(The data Opens)

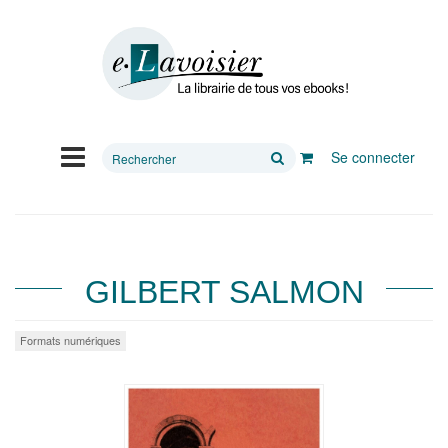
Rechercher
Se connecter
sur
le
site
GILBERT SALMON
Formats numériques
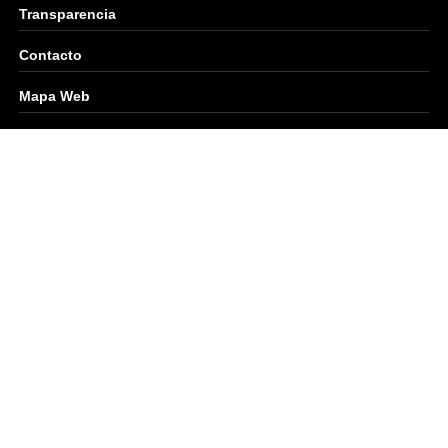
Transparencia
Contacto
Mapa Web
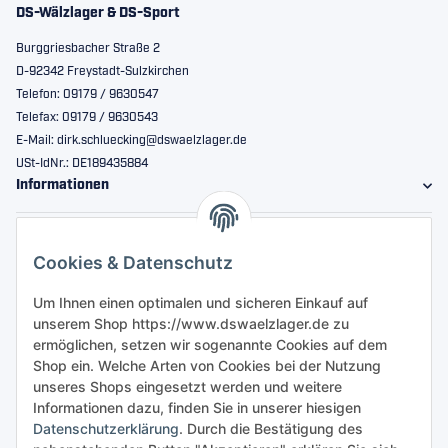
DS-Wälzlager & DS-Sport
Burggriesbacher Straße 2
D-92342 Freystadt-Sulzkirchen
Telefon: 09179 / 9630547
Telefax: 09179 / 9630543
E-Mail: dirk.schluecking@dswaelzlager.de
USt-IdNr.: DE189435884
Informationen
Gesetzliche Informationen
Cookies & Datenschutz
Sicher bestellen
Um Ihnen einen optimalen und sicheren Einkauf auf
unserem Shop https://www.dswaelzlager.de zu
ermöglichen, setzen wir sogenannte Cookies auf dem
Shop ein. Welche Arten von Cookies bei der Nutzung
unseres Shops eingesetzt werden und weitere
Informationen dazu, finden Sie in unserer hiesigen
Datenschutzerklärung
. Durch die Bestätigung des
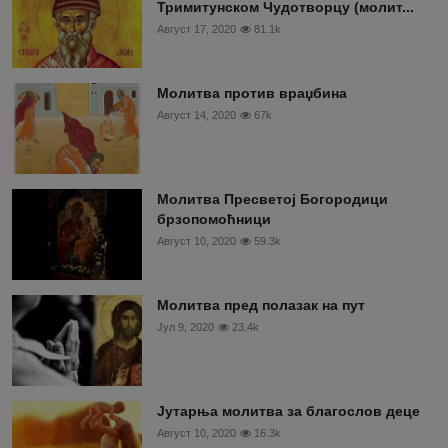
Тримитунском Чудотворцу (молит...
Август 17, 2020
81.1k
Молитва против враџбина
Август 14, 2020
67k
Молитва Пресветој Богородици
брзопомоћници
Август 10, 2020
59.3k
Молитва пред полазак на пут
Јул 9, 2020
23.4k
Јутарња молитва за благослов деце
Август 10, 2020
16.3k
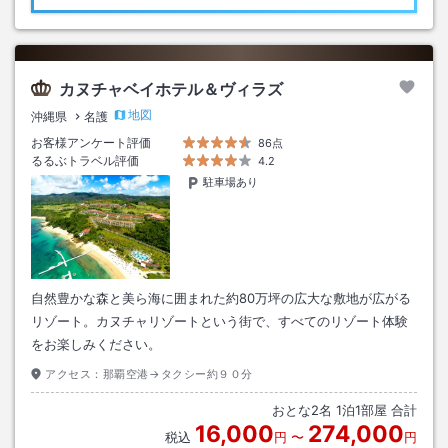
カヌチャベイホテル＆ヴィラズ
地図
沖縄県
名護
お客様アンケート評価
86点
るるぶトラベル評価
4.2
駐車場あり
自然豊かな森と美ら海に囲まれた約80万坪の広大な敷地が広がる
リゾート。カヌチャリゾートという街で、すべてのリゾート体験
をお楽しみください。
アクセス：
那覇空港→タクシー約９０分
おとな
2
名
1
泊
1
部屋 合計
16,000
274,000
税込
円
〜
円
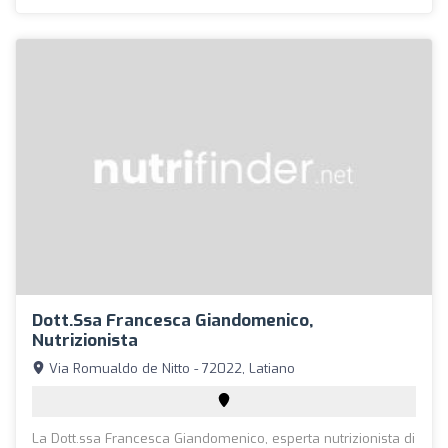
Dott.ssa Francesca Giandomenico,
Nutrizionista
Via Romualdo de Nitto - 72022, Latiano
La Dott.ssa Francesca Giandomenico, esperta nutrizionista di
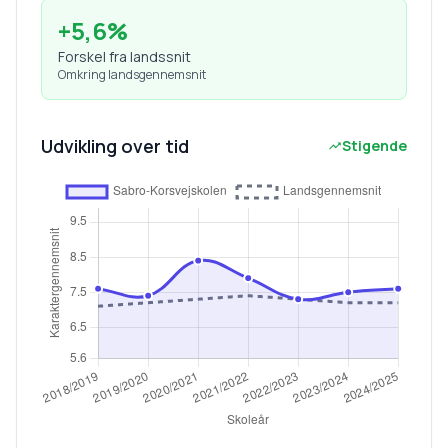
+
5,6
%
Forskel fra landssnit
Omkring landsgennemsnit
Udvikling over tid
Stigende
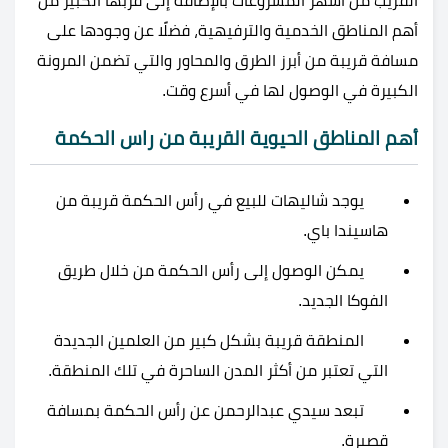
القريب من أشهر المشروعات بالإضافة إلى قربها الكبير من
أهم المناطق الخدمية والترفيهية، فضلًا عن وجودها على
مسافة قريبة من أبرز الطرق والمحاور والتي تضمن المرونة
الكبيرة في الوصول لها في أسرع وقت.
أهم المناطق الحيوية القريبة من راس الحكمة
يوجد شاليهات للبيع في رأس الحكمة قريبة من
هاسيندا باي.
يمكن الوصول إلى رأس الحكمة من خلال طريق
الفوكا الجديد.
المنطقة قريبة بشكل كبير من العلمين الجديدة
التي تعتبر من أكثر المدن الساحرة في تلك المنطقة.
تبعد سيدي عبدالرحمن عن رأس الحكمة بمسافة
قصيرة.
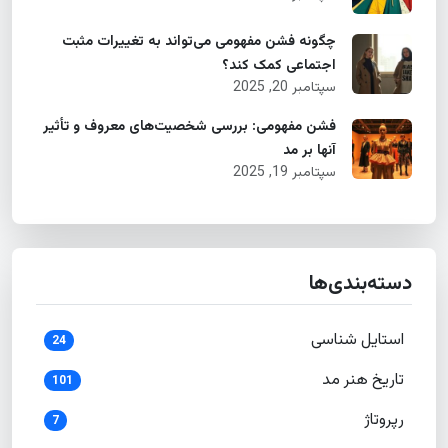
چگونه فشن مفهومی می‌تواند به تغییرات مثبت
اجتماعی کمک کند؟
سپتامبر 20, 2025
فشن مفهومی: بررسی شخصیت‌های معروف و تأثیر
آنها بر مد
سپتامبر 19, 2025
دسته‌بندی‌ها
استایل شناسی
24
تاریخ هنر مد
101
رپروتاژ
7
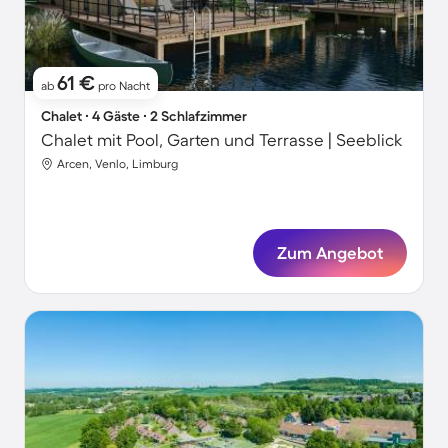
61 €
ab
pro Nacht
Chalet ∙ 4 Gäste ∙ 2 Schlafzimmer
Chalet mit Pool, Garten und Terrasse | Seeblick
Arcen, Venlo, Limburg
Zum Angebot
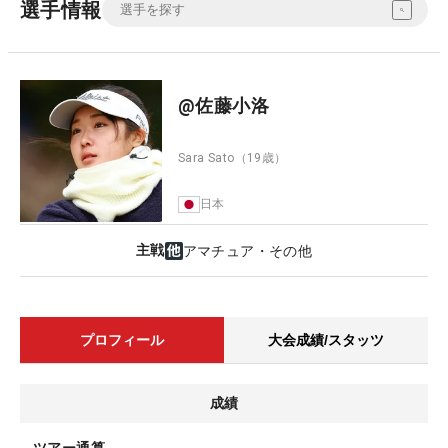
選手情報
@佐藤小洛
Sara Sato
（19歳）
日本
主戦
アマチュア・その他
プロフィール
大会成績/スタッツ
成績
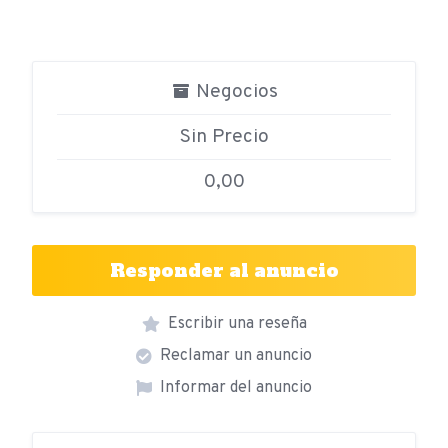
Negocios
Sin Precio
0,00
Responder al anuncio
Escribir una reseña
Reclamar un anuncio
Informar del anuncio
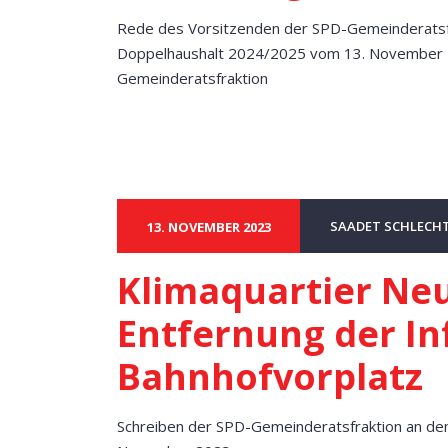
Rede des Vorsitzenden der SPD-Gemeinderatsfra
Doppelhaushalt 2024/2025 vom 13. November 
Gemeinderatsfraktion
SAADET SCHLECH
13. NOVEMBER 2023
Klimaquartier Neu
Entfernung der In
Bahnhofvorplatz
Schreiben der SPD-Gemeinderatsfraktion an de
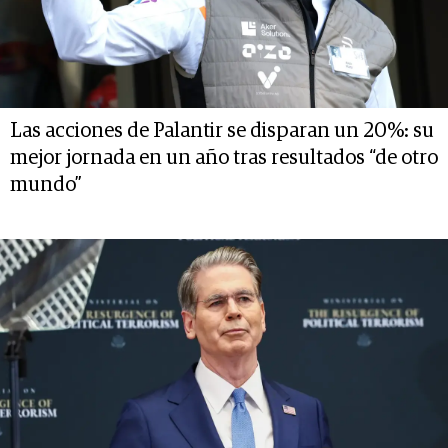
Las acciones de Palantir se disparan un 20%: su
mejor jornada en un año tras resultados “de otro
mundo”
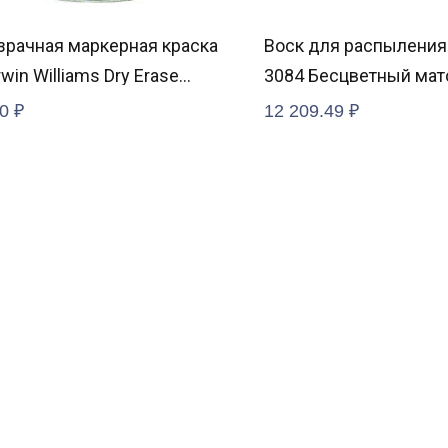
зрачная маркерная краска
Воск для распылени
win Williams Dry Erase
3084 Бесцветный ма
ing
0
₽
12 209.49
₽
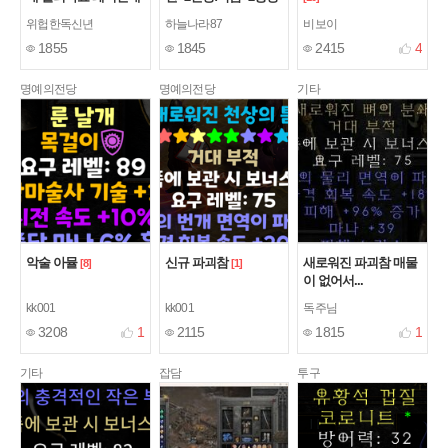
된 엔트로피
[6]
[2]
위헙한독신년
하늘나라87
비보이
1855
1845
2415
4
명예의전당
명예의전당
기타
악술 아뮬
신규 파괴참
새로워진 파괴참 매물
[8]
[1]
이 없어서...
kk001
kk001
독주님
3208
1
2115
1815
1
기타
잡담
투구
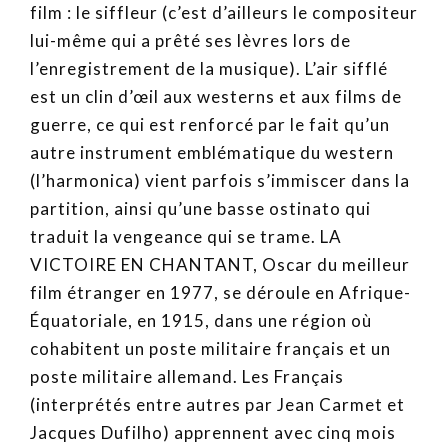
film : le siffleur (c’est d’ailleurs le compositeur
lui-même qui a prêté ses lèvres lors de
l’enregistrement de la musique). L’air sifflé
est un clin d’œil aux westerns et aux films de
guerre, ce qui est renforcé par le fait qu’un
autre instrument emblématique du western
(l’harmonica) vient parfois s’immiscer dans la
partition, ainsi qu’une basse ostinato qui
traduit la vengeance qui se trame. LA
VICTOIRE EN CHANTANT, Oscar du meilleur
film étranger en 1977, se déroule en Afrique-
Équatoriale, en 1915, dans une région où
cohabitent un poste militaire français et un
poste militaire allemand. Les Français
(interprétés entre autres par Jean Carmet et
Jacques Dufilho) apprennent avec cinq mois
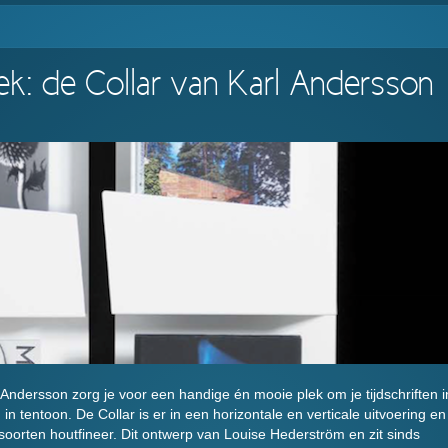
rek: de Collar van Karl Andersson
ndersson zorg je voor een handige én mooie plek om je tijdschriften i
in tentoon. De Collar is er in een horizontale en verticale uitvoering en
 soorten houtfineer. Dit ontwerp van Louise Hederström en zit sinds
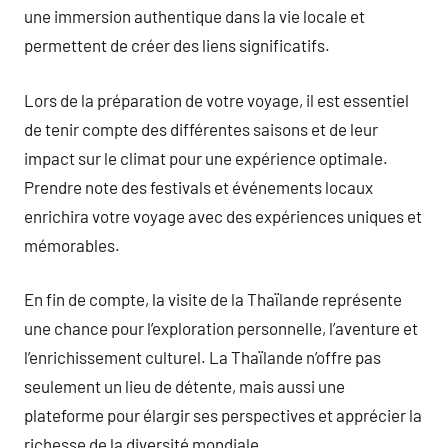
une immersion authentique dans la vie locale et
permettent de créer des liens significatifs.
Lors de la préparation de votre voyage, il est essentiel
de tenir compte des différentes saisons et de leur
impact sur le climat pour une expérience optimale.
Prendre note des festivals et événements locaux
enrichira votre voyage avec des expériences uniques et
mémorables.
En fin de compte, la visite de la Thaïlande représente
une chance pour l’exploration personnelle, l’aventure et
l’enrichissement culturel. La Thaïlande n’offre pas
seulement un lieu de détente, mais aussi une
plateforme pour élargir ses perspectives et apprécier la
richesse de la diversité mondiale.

(The data Closes)

> **Task**
Rewrite all of the entries above, replacing every occurrence of "Cookies" with "Tracker" and leaving everything else unchanged. Omit the pictures from your answer.

> **Answer box**
Rechercher
Se connecter
sur
le
site
GILBERT SALMON
Formats numériques
Transparencia
Contacto
Mapa Web
DS-Wälzlager & DS-Sport
Burggriesbacher Straße 2
D-92342 Freystadt-Sulzkirchen
Telefon: 09179 / 9630547
Telefax: 09179 / 9630543
E-Mail: dirk.schluecking@dswaelzlager.de
USt-IdNr.: DE189435884
Informationen
Gesetzliche Informationen
Tracker & Datenschutz
Sicher bestellen
Um Ihnen einen optimalen und sicheren Einkauf auf
unserem Shop https://www.dswaelzlager.de zu
ermöglichen, setzen wir sogenannte Tracker auf dem
Shop ein. Welche Arten von Tracker bei der Nutzung
unseres Shops eingesetzt werden und weitere
Informationen dazu, finden Sie in unserer hiesigen
Datenschutzerklärung
. Durch die Bestätigung des
Тримитунском Чудотворцу (молит...
Август 17, 2020
81.1k
Молитва против враџбина
Август 14, 2020
67k
Молитва Пресветој Богородици
брзопомоћници
Август 10, 2020
59.3k
Молитва пред полазак на пут
Јул 9, 2020
23.4k
Јутарња молитва за благослов деце
Август 10, 2020
16.3k
カヌチャベイホテル＆ヴィラズ
地図
沖縄県
名護
お客様アンケート評価
86点
るるぶトラベル評価
4.2
駐車場あり
自然豊かな森と美ら海に囲まれた約80万坪の広大な敷地が広がる
リゾート。カヌチャリゾートという街で、すべてのリゾート体験
をお楽しみください。
アクセス：
那覇空港→タクシー約９０分
おとな
2
名
1
泊
1
部屋 合計
16,000
274,000
税込
円
〜
円
Dott.ssa Francesca Giandomenico,
Nutrizionista
Via Romualdo de Nitto - 72022, Latiano
La Dott.ssa Francesca Giandomenico, esperta nutrizionista di
+
5,6
%
Forskel fra landssnit
Omkring landsgennemsnit
Udvikling over tid
Stigende
القريب من أشهر المشروعات بالإضافة إلى قربها الكبير من
أهم المناطق الخدمية والترفيهية، فضلًا عن وجودها على
مسافة قريبة من أبرز الطرق والمحاور والتي تضمن المرونة
الكبيرة في الوصول لها في أسرع وقت.
أهم المناطق الحيوية القريبة من راس الحكمة
يوجد شاليهات للبيع في رأس الحكمة قريبة من
هاسيندا باي.
يمكن الوصول إلى رأس الحكمة من خلال طريق
الفوكا الجديد.
المنطقة قريبة بشكل كبير من العلمين الجديدة
التي تعتبر من أكثر المدن الساحرة في تلك المنطقة.
تبعد سيدي عبدالرحمن عن رأس الحكمة بمسافة
قصيرة.
چگونه فشن مفهومی می‌تواند به تغییرات مثبت
اجتماعی کمک کند؟
سپتامبر 20, 2025
فشن مفهومی: بررسی شخصیت‌های معروف و تأثیر
آنها بر مد
سپتامبر 19, 2025
دسته‌بندی‌ها
استایل شناسی
24
تاریخ هنر مد
101
رپروتاژ
7
61 €
ab
pro Nacht
Chalet ∙ 4 Gäste ∙ 2 Schlafzimmer
Chalet mit Pool, Garten und Terrasse | Seeblick
Arcen, Venlo, Limburg
Zum Angebot
選手情報
@佐藤小洛
Sara Sato
（19歳）
日本
主戦
アマチュア・その他
プロフィール
大会成績/スタッツ
成績
Negocios
Sin Precio
0,00
Responder al anuncio
Escribir una reseña
Reclamar un anuncio
Informar del anuncio
Rede des Vorsitzenden der SPD-Gemeinderatsfra
Doppelhaushalt 2024/2025 vom 13. November 
Gemeinderatsfraktion
SAADET SCHLECH
13. NOVEMBER 2023
Klimaquartier Neu
Entfernung der In
Bahnhofvorplatz
Schreiben der SPD-Gemeinderatsfraktion an de
Las acciones de Palantir se disparan un 20%: su
mejor jornada en un año tras resultados “de otro
mundo”
зрачная маркерная краска
Воск для распылени
win Williams Dry Erase
3084 Бесцветный ма
ing
0
₽
12 209.49
₽
된 엔트로피
[6]
[2]
위헙한독신년
하늘나라87
비보이
1855
1845
2415
4
명예의전당
명예의전당
기타
악술 아뮬
신규 파괴참
새로워진 파괴참 매물
[8]
[1]
이 없어서...
kk001
kk001
독주님
3208
1
2115
1815
1
기타
잡담
투구
film : le siffleur (c’est d’ailleurs le compositeur
lui-même qui a prêté ses lèvres lors de
l’enregistrement de la musique). L’air sifflé
est un clin d’œil aux westerns et aux films de
guerre, ce qui est renforcé par le fait qu’un
autre instrument emblématique du western
(l’harmonica) vient parfois s’immiscer dans la
partition, ainsi qu’une basse ostinato qui
traduit la vengeance qui se trame. LA
VICTOIRE EN CHANTANT, Oscar du meilleur
film étranger en 1977, se déroule en Afrique-
Équatoriale, en 1915, dans une région où
cohabitent un poste militaire français et un
poste militaire allemand. Les Français
(interprétés entre autres par Jean Carmet et
Jacques Dufilho) apprennent avec cinq mois
rek: de Collar van Karl Andersson
ndersson zorg je voor een handige én mooie plek om je tijdschriften i
in tentoon. De Collar is er in een horizontale en verticale uitvoering en
 soorten houtfineer. Dit ontwerp van Louise Hederström en zit sinds
une immersion authentique dans la vie locale et
permettent de créer des liens significatifs.
Lors de la préparation de votre voyage, il est essentiel
de tenir compte des différentes saisons et de leur
impact sur le climat pour une expérience optimale.
Prendre note des festivals et événements locaux
enrichira votre voyage avec des expériences uniques et
mémorables.
En fin de compte, la visite de la Thaïlande représente
une chance pour l’exploration personnelle, l’aventure et
l’enrichissement culturel. La Thaïlande n’offre pas
seulement un lieu de détente, mais aussi une
plateforme pour élargir ses perspectives et apprécier la
richesse de la diversité mondiale.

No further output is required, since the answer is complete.